= REQUIREMENTS =
Reproduce the passage of the resurrection talk from "In the first century…" up to and including "standing in society.".

= TEXT SECTION =
- - -

Right now, I just want to identify four things. There are many more we could talk about, but four things. These are known as the minimal facts of the resurrection. They all start with E. Each of these four things… There are Christian and non-Christian scholars who can agree on these things, so we have to deal with them. They can give us certainty that Christ did, in fact, rise from the dead.
The first E is the execution of Jesus. Both Christian and non-Christian scholars can agree that Jesus Christ was executed, that he was crucified. If you don't believe Jesus Christ was executed, you're on the fringe. So, if he was executed, there has to have been a body.
That brings us to the second E, which is the empty tomb. If there was a body, what happened to it? Something had to have happened to the body to necessitate the tomb being empty. Both Christian and non-Christian scholars can agree that the tomb was found empty. Here's what I want you to think about. Where was Jesus crucified? He was crucified in Jerusalem. Where was the first place that the apostles…? When I say apostle, I'm talking about the leaders of the Christian movement.
Where was the first place they began to proclaim that Christ rose from the dead? In Jerusalem, the same place where he was crucified. So, all the Roman officials or religious leaders had to do was produce a body. If they had produced a body, they would have snuffed out Christianity for all time, but they couldn't produce a body. Instead, the hypothesis was formed that Jesus' followers, the disciples, stole the body.
But I want you to think about that rationale. If they stole the body and began to proclaim something they knew was a lie, but that lie didn't get them fame, what did it get them? Death. Persecution. One source said liars make terrible martyrs. They do. What reason did the apostles have to proclaim a lie that was getting them killed? None. So, you have to at least deal with the fact that both Christian and non-Christian scholars can agree that the tomb was found empty.
The third E is eyewitness experiences. Both Christian and non-Christian scholars can agree that people believed they saw the risen Christ. It's so encouraging. What Paul is saying here is, "Hey…" This kind of snuffs out the hypothesis that people just had a hallucination about Jesus. A group of 500 people all together don't have the same hallucination, but even if that were to happen, Paul is saying it wasn't just one person or one group of people at one time. Jesus appeared to many different people in many different places at many different times, so just go ask around.
We have different people's eyewitness accounts, but even beyond that, I think something interesting to think about is the fact that when you read the Gospels, the first people to witness the resurrection of Jesus Christ were women. Here is why that is so important. I love it, because I think it shows God's heart and the way God gives value and worth and dignity to women. I think it shows just how important women are to accomplishing God's purposes throughout the earth. The first witnesses to the resurrection were women.
In the first century… This is not where we are today. In the first century, women had a lower social standing than men. So, if you're going to create a fake religion that you need a bunch of people to buy into, who are going to be your social media influencers in the first century? You're going to try to find the most famous, the most high-standing people you can find, but instead, Christianity was founded upon those who, at least in the first century, didn't have the highest standing in society.

- - -

= LISTED RECORDS =

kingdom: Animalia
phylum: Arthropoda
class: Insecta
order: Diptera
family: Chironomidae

- - -

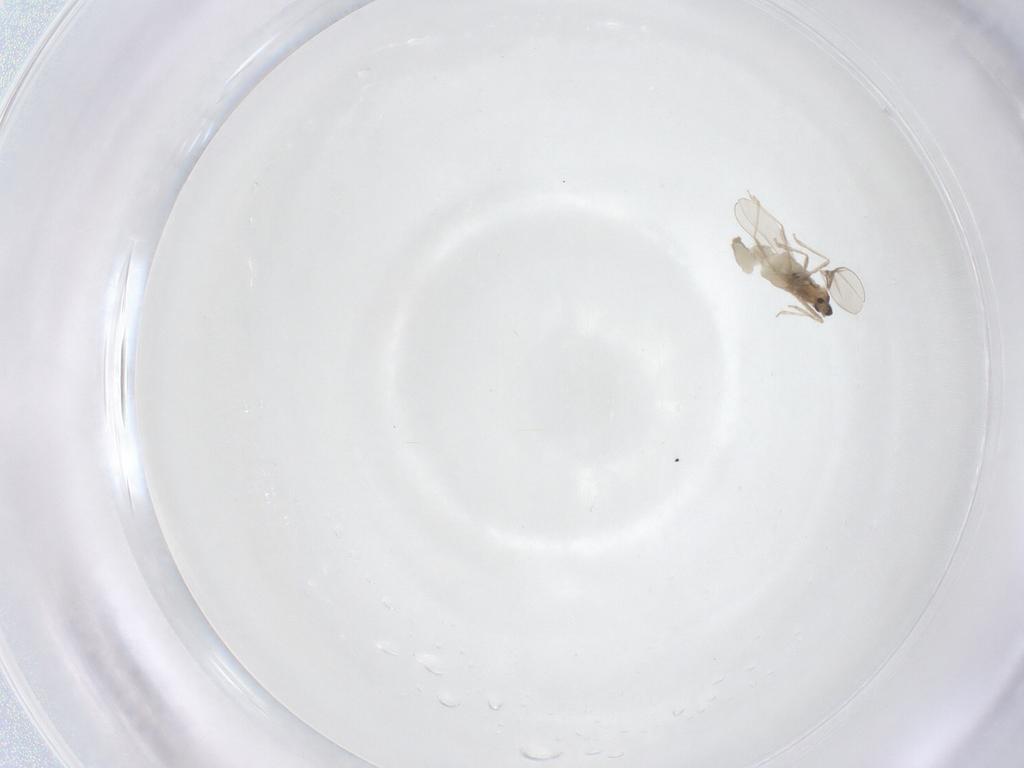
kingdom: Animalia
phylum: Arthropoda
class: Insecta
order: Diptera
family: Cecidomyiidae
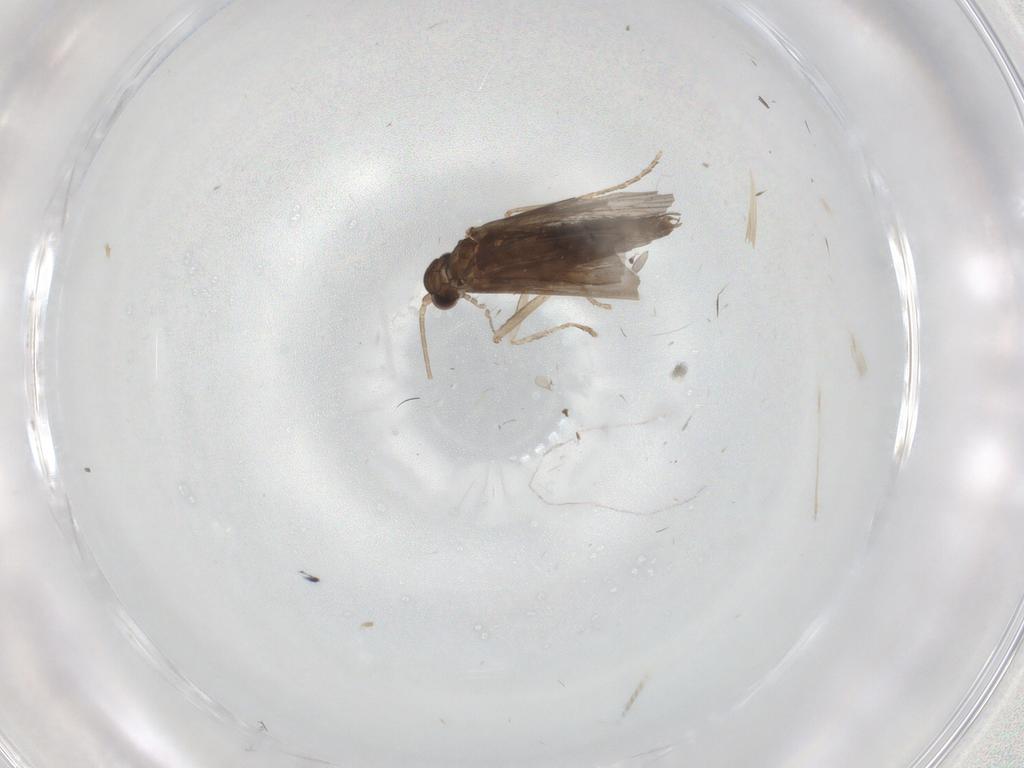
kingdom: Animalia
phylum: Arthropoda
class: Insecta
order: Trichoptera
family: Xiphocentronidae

- - -

= RESPONSE TO THE TASK =
In the first century… This is not where we are today. In the first century, women had a lower social standing than men. So, if you're going to create a fake religion that you need a bunch of people to buy into, who are going to be your social media influencers in the first century? You're going to try to find the most famous, the most high-standing people you can find, but instead, Christianity was founded upon those who, at least in the first century, didn't have the highest standing in society.